Eine überaus irdische Komödie
2010

Dem jungen Mädchen Ellie erscheinen eines Tages unvermutet ein paar Götter, die versuchen, sie auf den rechten Lebensweg zu bringen. Sie soll ihre Fähigkeiten in den Dienst der Menschheit stellen und hohe Ziele erreichen. Doch die Götter können sich nicht darauf einigen, auf welchen Wege diese Ziele zu erreichen sind. Mit sanften Drohungen und gut gemeinten Ratschlägen stürzen sie Ellie zunehmend in Verwirrung. Bald weiß das junge Mädchen nicht mehr, wo ihr der Kopf steht, weil sie versucht, allen Ratschlägen gleichzeitig zu folgen. Von der Last der Verpflichtungen fast erdrückt, beschließt Ellie, mit Hilfe ihrer Freundin Alma und dem Götterboten Canedello, sich zur Wehr zu setzen und den vermeintlich „Allmächtigen“ einen kleinen Streich zu spielen. Verkleidet als „Neue Götter“ suchen die beiden Freundinnen die Götter oben auf ihrer Wolke auf. Dort werden sie Zeuginnen eines handfesten Streits unter den Göttern darüber, wer am meisten von den Menschen verehrt wird. Die beiden erkennen, dass die angeblichen Göttern in ihrer ganzen Fehlbarkeit eher Gebilde menschlicher Vorstellung sind. Am Ende kommt es zu einer Versöhnung der beiden Kinder mit ihren Peinigern: diese setzen sich, ihrer Pracht und Allmacht zwar beraubt, aber dennoch nicht gänzlich „verschwunden“, mit Ellie und Alma an einen Tisch, um gemeinsam Brotzeit zu halten.

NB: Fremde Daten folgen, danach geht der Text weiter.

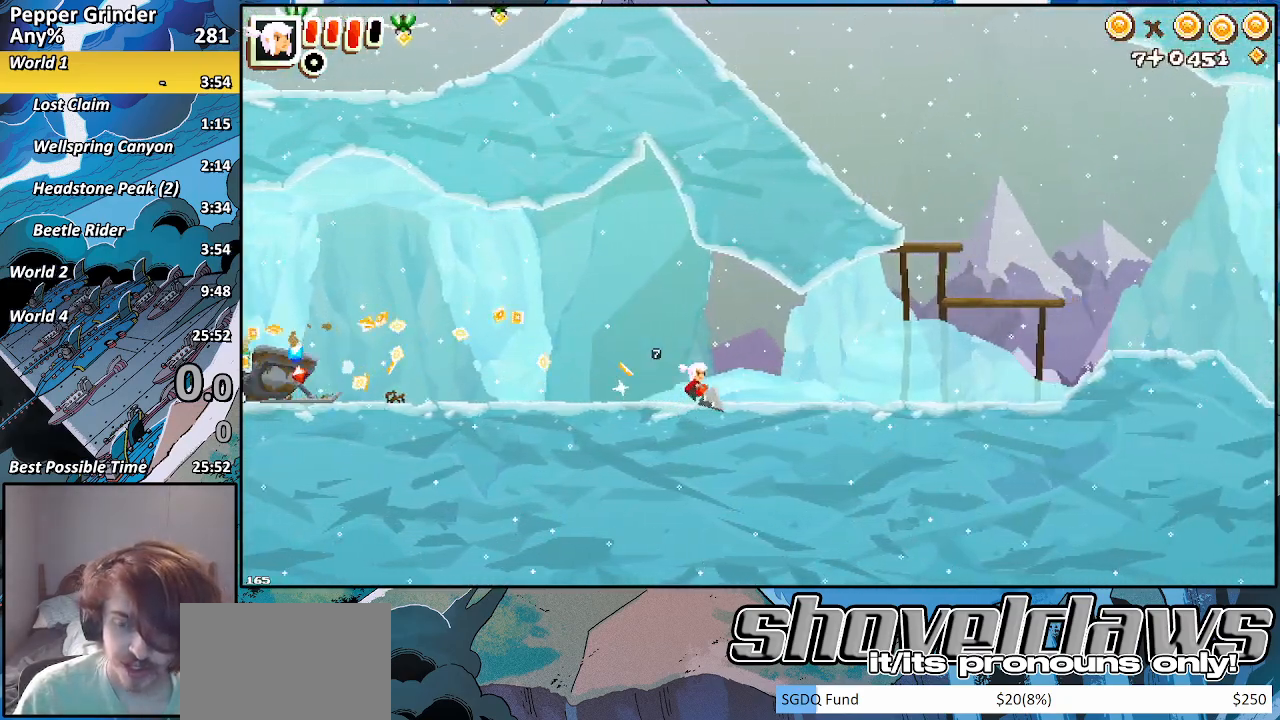
{"buttons": [], "left_stick": "down-right", "right_stick": "center", "events": []}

„Ellies Weg“ ist eine Geschichte über die Schwierigkeit, seinen Weg zu finden angesichts der Fülle von Angeboten, Freiheiten, Lebensmodellen, Forderungen, Ansprüchen und Verführungen.

Mit: Lidia Veljanova, Marlene Dissmann, Karlotta Schulte-Holtey, Carl Dissmann, Hans-Christian Straka, Nora Elger, Timon Straka, Sophia Keßler.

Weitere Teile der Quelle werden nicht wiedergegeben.